Dec 5, 2009
Ethan just 2 days old!
I am a happy Mom. A really happy Mom. I think I may be the happiest Mom in the world. And I’ll tell you why…
I was diagnosed with breast cancer seven years ago. My world came to a stop. I was shocked and devastated. My life was great ---- wonderful husband, great career, very dear friends, and caring family. I was active, fit, and enjoying life. I was only in my 30s. My husband and I were hoping to have a family and were undergoing infertility treatment. After our first IVF cycle, we had gotten pregnant but the pregnancy didn’t hold. We were optimistic that we would be parents sometime soon. It was supposed to be a “routine biopsy”. I can still hear my surgeon telling me the news. My first thought was “will I live?” and then “will I ever have a baby?”
From that day on, I learned to live for each day. I reached out to friends and family to put me in contact with anyone who could help me find the best treatment, understand the disease, and deal with all the emotions --- anxiety, fear, anger, sadness, depression. I was lucky that although the cancer had spread to my lymph nodes, it had not spread to other areas of my body. I chose the most aggressive treatment possible and tried to move on with my life. I learned about some great organizations dedicated to helping women deal with breast cancer and fighting for advancements in treatment. I met so many wonderful, dynamic, strong women survivors who helped me through every stage of dealing with my diagnosis ---- choosing physicians, going through surgery/chemotherapy/ radiation, and learning to live my life again. Women who laughed and cried with me, offered me advice and talked to me for hours. The tremendous love and support from these women and my family and friends was incredible. Words cannot express my love and gratitude to all of these special people in my life.
After my diagnosis, in many ways the world became more vivid to me. I noticed more things and took more time to listen, look, and explore. Every moment became precious. I left behind the quest for a high-powered corporate career to focus on having a family, quality of life, and giving back. Every week throughout my treatment and beyond, I bought one children’s book and put it on a shelf to save for my “baby-to-be”. That focus on the future…on having a child someday, helped me through the toughest days of treatment.
After my treatment was completed, my oncologist recommended against trying to become pregnant as my tumor had been estrogen receptor positive (and during pregnancy estrogen levels increase significantly). Our precious embryo was carried to term by an amazing woman (a gestational surrogate). Ethan was born in September of 2005. I became a Mom. I am so grateful to this amazing woman who has become a dear friend, part of our family, an “Auntie” to Ethan. To this day, when I hold Ethan in my arms, it brings tears to my eyes since I never thought I would be a Mom. And my little boy is the absolute joy of my life.

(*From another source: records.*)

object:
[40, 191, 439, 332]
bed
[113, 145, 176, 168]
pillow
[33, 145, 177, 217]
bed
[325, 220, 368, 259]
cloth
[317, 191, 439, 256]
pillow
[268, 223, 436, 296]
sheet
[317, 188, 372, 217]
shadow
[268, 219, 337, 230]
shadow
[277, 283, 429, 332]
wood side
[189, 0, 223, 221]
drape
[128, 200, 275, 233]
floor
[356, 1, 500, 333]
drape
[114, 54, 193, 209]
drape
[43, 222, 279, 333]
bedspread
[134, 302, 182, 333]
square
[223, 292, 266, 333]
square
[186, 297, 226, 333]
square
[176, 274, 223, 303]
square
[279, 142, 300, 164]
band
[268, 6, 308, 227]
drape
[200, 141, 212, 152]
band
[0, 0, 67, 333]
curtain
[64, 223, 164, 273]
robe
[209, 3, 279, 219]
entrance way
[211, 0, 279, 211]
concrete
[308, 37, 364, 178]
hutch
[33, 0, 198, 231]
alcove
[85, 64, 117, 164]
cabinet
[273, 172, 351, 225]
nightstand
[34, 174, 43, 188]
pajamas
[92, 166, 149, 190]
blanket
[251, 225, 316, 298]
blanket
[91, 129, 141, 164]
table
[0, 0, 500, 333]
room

When Ethan was born, I think I was the only new Mom on the planet who was not just happy…but thrilled to wake up during the night for feedings…fine with sleepless nights…happy to deal with anything! The happiest Mom in the world! If I’m ever telling you a story about Ethan and something he’s said or something we’ve done together…don’t be surprised to see tears in my eyes. In fact, I can get very weepy when I talk about him! I love to see him explore the world and learn new things…love to hear his little voice tell a story or break out into song…love the “why?” “why?” “why” questions…and love his every developing sense of humor (right now he thinks the funniest thing is to say “Mommy?” I answer “Yes, Ethan?” He says “Nothing!” And breaks into giggles. Ahhhh, the simple pleasures in life.

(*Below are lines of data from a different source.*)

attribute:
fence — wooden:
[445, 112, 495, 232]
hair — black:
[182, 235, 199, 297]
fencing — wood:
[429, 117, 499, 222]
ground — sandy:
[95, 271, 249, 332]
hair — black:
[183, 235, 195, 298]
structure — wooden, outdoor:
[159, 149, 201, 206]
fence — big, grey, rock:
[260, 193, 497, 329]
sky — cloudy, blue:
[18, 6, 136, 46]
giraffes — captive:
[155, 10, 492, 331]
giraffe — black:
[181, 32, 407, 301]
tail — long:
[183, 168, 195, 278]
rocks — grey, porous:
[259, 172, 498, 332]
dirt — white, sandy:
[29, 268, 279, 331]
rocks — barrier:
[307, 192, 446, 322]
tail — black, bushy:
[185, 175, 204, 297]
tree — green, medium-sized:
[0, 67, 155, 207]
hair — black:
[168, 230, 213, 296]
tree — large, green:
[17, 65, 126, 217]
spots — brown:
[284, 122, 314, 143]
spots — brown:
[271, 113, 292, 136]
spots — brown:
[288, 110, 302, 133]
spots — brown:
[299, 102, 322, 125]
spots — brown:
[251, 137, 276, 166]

I am truly grateful for every precious moment in this world. For many reasons, I’m driven to try to make some small difference in this world. I was happy (and lucky) to stay at home full-time with Ethan for his first 2.5 years. It was a wonderful time. Since he was born, I have spent lots of time showing him the outdoors, introducing him to art and music, reading books and have seen how exposing a child to nature/art/music at a young age can inspire such a curiosity about and an awareness of the world. I began playing music for Ethan when he was just a few hours old...started reading books to him when he was just a few days old…and took him outside to feel the rain when he was just a week old. I love every minute of time that I spend with Ethan…love watching him grow and learn…love his curiosity and interest in the world.
When I thought about working again, I had no interest in the corporate world. So, Rosie Hippo was perfect –a combination of my love for children, my interest in child development, my creative side, and my marketing/business background. And I love what I do! I love bringing toys and books and music to children that will help inspire them, teach them about the world --- issues like diversity, giving, greening -- and help instill good values and a foundation from which to grow. And I’m dedicated to trying to give back…to trying to make some small difference in the world. I want Rosie Hippo to be a toy company with a conscience...in what we stand for, in what we sell, and in what we support. I’ve sought opportunities to partner with like-minded organizations dedicated to trying to make a difference...for children...for parents...and for our planet.
Every time that I hug my little boy, snuggle with him and read a book, hear him say “Mommy I love you” and experience so many other beautiful moments reminds me of how precious life is…how precious children are…and I am truly grateful. I am indeed the “happiest Mom in the world”!